╭──

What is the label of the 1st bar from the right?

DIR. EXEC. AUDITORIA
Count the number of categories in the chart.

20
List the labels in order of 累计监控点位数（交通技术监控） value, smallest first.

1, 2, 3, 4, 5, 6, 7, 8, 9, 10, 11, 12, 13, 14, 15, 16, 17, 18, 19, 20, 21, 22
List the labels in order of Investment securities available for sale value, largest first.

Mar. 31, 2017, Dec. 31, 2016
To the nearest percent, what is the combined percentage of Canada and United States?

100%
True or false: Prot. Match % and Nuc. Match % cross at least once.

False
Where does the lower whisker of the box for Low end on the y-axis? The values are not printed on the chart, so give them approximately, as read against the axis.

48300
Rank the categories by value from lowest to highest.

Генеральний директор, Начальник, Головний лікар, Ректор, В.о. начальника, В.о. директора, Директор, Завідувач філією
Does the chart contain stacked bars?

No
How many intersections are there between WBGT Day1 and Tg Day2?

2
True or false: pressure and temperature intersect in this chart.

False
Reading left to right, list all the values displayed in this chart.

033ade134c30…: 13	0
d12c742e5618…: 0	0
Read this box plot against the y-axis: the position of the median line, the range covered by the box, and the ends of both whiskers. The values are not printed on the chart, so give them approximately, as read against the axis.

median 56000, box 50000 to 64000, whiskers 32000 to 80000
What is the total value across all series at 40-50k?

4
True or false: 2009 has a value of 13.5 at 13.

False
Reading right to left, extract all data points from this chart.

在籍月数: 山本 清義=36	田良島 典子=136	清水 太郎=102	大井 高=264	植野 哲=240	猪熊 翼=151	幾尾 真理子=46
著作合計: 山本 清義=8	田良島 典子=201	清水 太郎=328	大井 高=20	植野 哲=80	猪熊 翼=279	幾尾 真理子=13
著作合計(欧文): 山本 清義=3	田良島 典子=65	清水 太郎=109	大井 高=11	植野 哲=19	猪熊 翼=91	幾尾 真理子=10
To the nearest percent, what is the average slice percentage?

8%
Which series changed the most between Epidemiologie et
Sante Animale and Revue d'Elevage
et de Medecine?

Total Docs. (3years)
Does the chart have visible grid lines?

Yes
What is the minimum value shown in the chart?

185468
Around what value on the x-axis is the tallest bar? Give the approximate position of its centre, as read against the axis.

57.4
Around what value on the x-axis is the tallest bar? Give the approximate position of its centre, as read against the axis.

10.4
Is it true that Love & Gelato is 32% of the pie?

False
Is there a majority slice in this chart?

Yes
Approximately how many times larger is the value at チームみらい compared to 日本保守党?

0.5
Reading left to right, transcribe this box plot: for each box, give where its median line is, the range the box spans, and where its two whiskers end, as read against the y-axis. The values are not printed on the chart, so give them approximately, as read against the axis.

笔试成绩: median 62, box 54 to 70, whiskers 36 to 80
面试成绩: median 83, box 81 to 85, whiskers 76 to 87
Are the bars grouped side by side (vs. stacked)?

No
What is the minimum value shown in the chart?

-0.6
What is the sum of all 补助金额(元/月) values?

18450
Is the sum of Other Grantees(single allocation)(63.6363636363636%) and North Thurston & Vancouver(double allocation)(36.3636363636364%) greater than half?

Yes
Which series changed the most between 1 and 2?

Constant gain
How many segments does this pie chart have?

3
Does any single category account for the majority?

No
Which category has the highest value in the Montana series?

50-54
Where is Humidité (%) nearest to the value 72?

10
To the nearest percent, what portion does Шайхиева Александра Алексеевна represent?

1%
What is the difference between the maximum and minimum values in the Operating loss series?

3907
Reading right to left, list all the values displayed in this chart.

╰──

TASK DESCRIPTION: Copy out the entire listing above verbatim, every line from the first to the last, with nothing altered, added, or left out.

WRITTEN RESPONSE:
What is the label of the 1st bar from the right?

DIR. EXEC. AUDITORIA
Count the number of categories in the chart.

20
List the labels in order of 累计监控点位数（交通技术监控） value, smallest first.

1, 2, 3, 4, 5, 6, 7, 8, 9, 10, 11, 12, 13, 14, 15, 16, 17, 18, 19, 20, 21, 22
List the labels in order of Investment securities available for sale value, largest first.

Mar. 31, 2017, Dec. 31, 2016
To the nearest percent, what is the combined percentage of Canada and United States?

100%
True or false: Prot. Match % and Nuc. Match % cross at least once.

False
Where does the lower whisker of the box for Low end on the y-axis? The values are not printed on the chart, so give them approximately, as read against the axis.

48300
Rank the categories by value from lowest to highest.

Генеральний директор, Начальник, Головний лікар, Ректор, В.о. начальника, В.о. директора, Директор, Завідувач філією
Does the chart contain stacked bars?

No
How many intersections are there between WBGT Day1 and Tg Day2?

2
True or false: pressure and temperature intersect in this chart.

False
Reading left to right, list all the values displayed in this chart.

033ade134c30…: 13	0
d12c742e5618…: 0	0
Read this box plot against the y-axis: the position of the median line, the range covered by the box, and the ends of both whiskers. The values are not printed on the chart, so give them approximately, as read against the axis.

median 56000, box 50000 to 64000, whiskers 32000 to 80000
What is the total value across all series at 40-50k?

4
True or false: 2009 has a value of 13.5 at 13.

False
Reading right to left, extract all data points from this chart.

在籍月数: 山本 清義=36	田良島 典子=136	清水 太郎=102	大井 高=264	植野 哲=240	猪熊 翼=151	幾尾 真理子=46
著作合計: 山本 清義=8	田良島 典子=201	清水 太郎=328	大井 高=20	植野 哲=80	猪熊 翼=279	幾尾 真理子=13
著作合計(欧文): 山本 清義=3	田良島 典子=65	清水 太郎=109	大井 高=11	植野 哲=19	猪熊 翼=91	幾尾 真理子=10
To the nearest percent, what is the average slice percentage?

8%
Which series changed the most between Epidemiologie et
Sante Animale and Revue d'Elevage
et de Medecine?

Total Docs. (3years)
Does the chart have visible grid lines?

Yes
What is the minimum value shown in the chart?

185468
Around what value on the x-axis is the tallest bar? Give the approximate position of its centre, as read against the axis.

57.4
Around what value on the x-axis is the tallest bar? Give the approximate position of its centre, as read against the axis.

10.4
Is it true that Love & Gelato is 32% of the pie?

False
Is there a majority slice in this chart?

Yes
Approximately how many times larger is the value at チームみらい compared to 日本保守党?

0.5
Reading left to right, transcribe this box plot: for each box, give where its median line is, the range the box spans, and where its two whiskers end, as read against the y-axis. The values are not printed on the chart, so give them approximately, as read against the axis.

笔试成绩: median 62, box 54 to 70, whiskers 36 to 80
面试成绩: median 83, box 81 to 85, whiskers 76 to 87
Are the bars grouped side by side (vs. stacked)?

No
What is the minimum value shown in the chart?

-0.6
What is the sum of all 补助金额(元/月) values?

18450
Is the sum of Other Grantees(single allocation)(63.6363636363636%) and North Thurston & Vancouver(double allocation)(36.3636363636364%) greater than half?

Yes
Which series changed the most between 1 and 2?

Constant gain
How many segments does this pie chart have?

3
Does any single category account for the majority?

No
Which category has the highest value in the Montana series?

50-54
Where is Humidité (%) nearest to the value 72?

10
To the nearest percent, what portion does Шайхиева Александра Алексеевна represent?

1%
What is the difference between the maximum and minimum values in the Operating loss series?

3907
Reading right to left, list all the values displayed in this chart.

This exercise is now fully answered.